Highlights & Insights

  1. Raster vs. Vector Paradigm Shift: Abandoning vector-level constraints in favor of raster-level degrees of freedom allows the animation to depict stroke additions/deletions and perspective transformations that vector-based methods cannot achieve.
  2. Ingenious Utilization of DDIM Inversion: Using the inversion noise of the input sketch as the reference frame naturally guarantees accurate reconstruction after denoising, elegantly solving the identity preservation problem.
  3. Inference-Time vs.
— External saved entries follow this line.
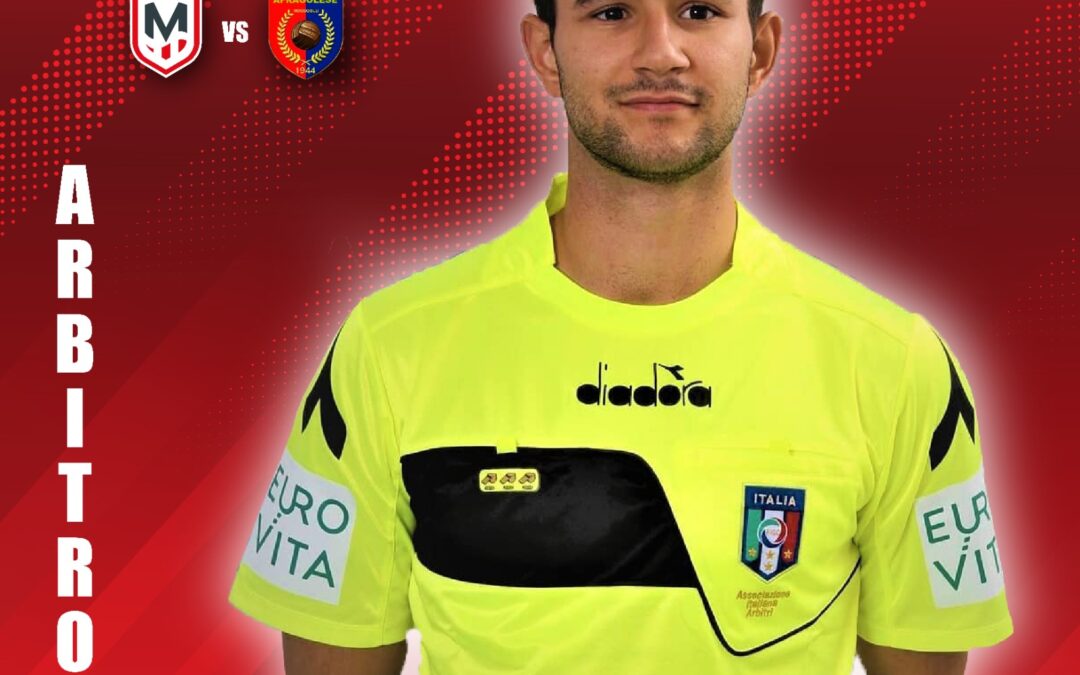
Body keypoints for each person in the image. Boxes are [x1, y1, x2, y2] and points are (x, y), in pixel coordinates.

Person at [228, 1, 1014, 673]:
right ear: (546, 52)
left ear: (760, 50)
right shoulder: (387, 348)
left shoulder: (894, 362)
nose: (660, 51)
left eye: (698, 10)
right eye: (611, 11)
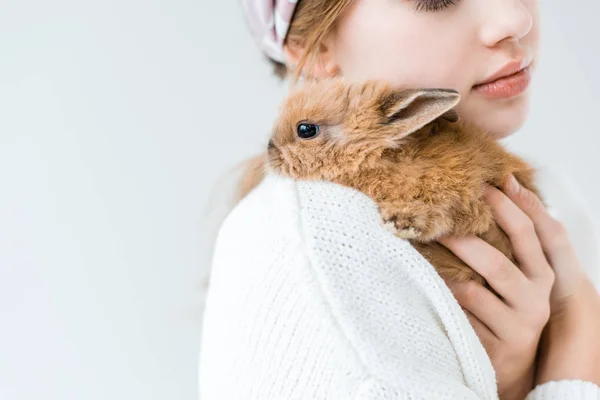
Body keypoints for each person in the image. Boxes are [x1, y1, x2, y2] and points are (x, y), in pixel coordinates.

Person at [199, 1, 600, 398]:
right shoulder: (324, 258)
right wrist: (573, 351)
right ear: (315, 49)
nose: (516, 18)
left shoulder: (555, 201)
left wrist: (513, 377)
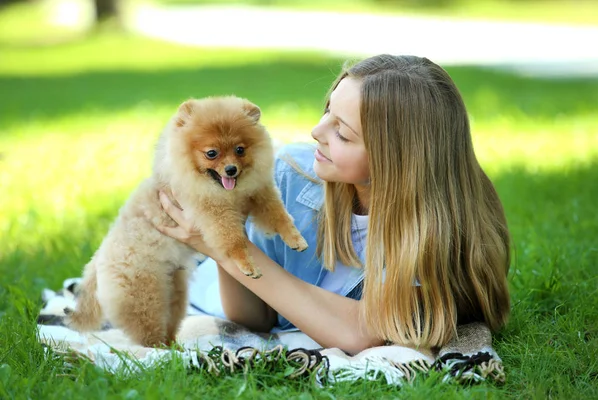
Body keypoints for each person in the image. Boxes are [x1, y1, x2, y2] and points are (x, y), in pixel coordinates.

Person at [152, 54, 511, 355]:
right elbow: (255, 317)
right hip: (193, 288)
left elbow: (364, 333)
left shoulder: (434, 237)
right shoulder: (289, 176)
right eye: (327, 112)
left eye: (342, 132)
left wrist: (231, 249)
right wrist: (222, 246)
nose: (316, 131)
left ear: (396, 160)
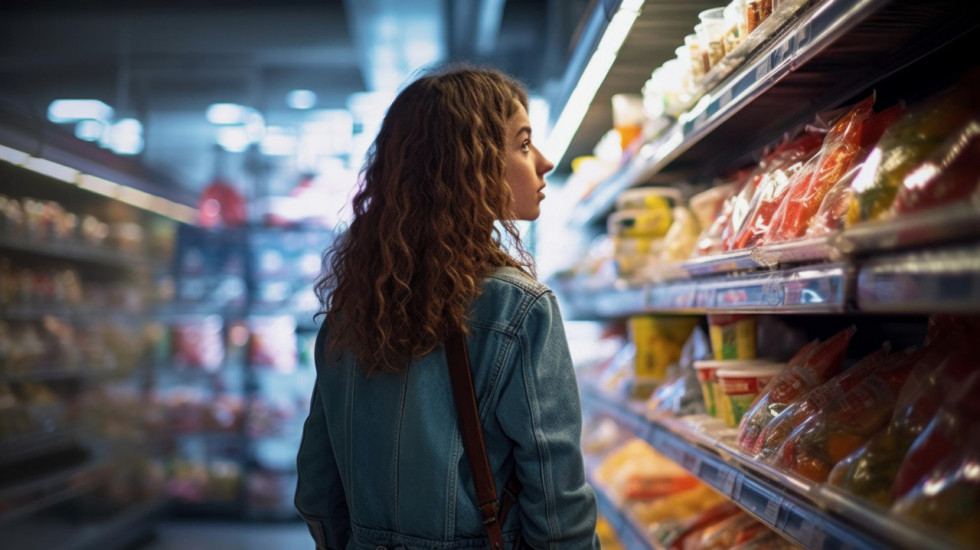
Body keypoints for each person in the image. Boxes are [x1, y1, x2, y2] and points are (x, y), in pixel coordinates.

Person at [296, 64, 600, 550]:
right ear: (468, 167)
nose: (543, 161)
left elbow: (316, 486)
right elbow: (557, 503)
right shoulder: (518, 309)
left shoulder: (349, 313)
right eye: (522, 144)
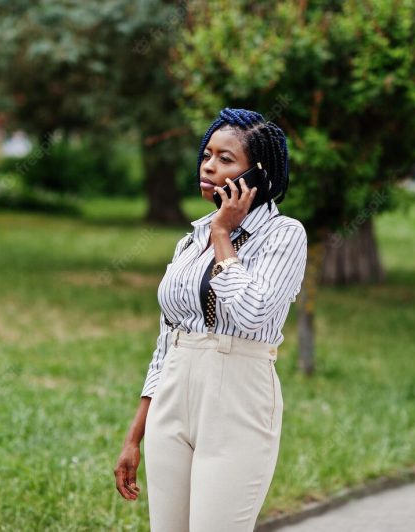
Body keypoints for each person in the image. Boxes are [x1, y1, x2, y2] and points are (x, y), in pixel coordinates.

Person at [114, 108, 308, 531]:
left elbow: (254, 313)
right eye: (207, 154)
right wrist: (135, 434)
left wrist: (224, 235)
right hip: (173, 396)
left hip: (237, 396)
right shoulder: (191, 240)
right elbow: (168, 340)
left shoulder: (285, 235)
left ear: (258, 175)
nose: (208, 165)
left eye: (226, 159)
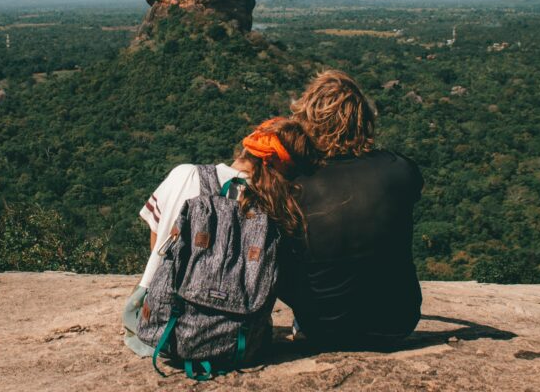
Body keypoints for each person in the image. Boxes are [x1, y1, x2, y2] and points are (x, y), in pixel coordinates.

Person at [123, 117, 315, 357]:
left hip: (161, 329)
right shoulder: (279, 208)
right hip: (238, 338)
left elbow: (157, 246)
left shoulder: (185, 175)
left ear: (246, 147)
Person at [280, 69, 423, 349]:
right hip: (397, 322)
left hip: (323, 328)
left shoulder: (295, 185)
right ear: (364, 119)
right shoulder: (401, 170)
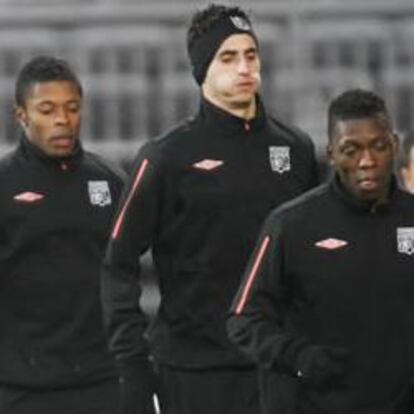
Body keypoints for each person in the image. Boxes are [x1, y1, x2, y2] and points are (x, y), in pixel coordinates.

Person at [101, 4, 318, 414]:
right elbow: (118, 261)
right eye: (228, 57)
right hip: (193, 372)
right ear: (202, 69)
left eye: (251, 55)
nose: (244, 68)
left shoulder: (296, 149)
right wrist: (132, 362)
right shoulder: (166, 157)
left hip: (276, 369)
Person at [227, 88, 414, 414]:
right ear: (331, 154)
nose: (367, 161)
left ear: (395, 146)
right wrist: (298, 358)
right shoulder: (291, 225)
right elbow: (243, 319)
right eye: (351, 149)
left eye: (378, 146)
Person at [0, 56, 125, 414]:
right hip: (22, 386)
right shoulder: (3, 186)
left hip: (101, 380)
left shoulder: (110, 182)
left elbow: (131, 269)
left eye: (72, 108)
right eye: (47, 109)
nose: (62, 120)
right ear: (22, 115)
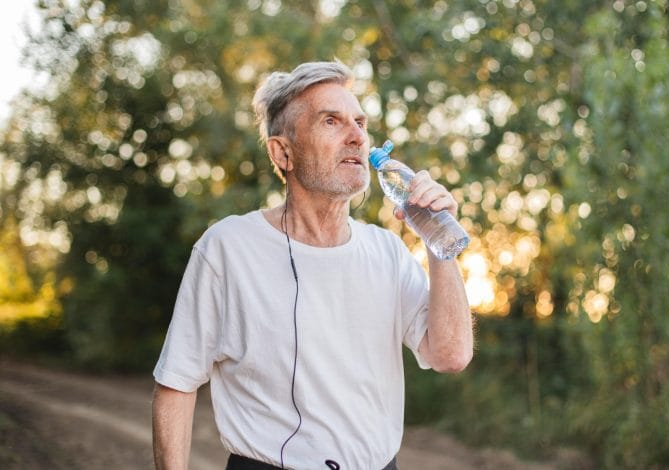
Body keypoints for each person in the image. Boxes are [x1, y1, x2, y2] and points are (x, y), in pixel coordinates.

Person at [151, 61, 473, 470]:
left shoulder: (387, 251)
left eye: (360, 122)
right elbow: (176, 384)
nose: (357, 137)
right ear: (282, 152)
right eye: (331, 122)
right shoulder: (228, 249)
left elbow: (451, 355)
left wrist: (439, 243)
Training-Time Optimization: Frame alignment is achieved in inference time by optimizing noise (rather than model parameters), ensuring manageable overhead.
  4. Explicit Motion-Fidelity Control: The \(\lambda\) parameter behaves as a user-adjustable knob to meet different creative demands.
  5. Minimalist LoRA Adaptation: Standard training with only rank=4 and 2500 steps successfully adapts the T2V model to the sketch domain.

Limitations & Future Work

  1. 10-Frame Limitation: Generates roughly 10 frames per run, needing frame extrapolation to splice longer animations, which might accumulate drift.
  2. Sketch-Motion Consistency: For complex 3D motion (e.g., rotation), raster frames may exhibit unnatural distortions.
  3. Depth of Text Understanding: Performance is heavily dependent on the T2V model's text comprehension, yielding limited fidelity to precise motion descriptions.
  4. Post-Processing Constraints: Output frames are forced into black strokes on a white background via post-processing, potentially discarding grayscale details.
  • Live-Sketch (NeurIPS'24): Vector-based animation optimized via SDS \(\rightarrow\) This work demonstrates that direct raster generation is faster and more flexible.
  • ModelScope T2V: Open-source T2V model \(\rightarrow\) Provides foundational motion priors.
  • TF-ICON: Attention composition in diffusion models \(\rightarrow\) Inspired the design of the dual attention composition.
  • Insights: Performing lightweight adaptation (LoRA) on diffusion models combined with delicate inference-time control (attention manipulation and noise optimization) can unlock novel generation capabilities at a very low cost.

Rating

⭐⭐⭐⭐ — Highly creative work that elegantly combines the simple experience of flip-book animations with modern T2V techniques. The three core innovations (LoRA, reference frame, and dual attention) fulfill their respective roles and coordinate well to form a practical and entertaining system.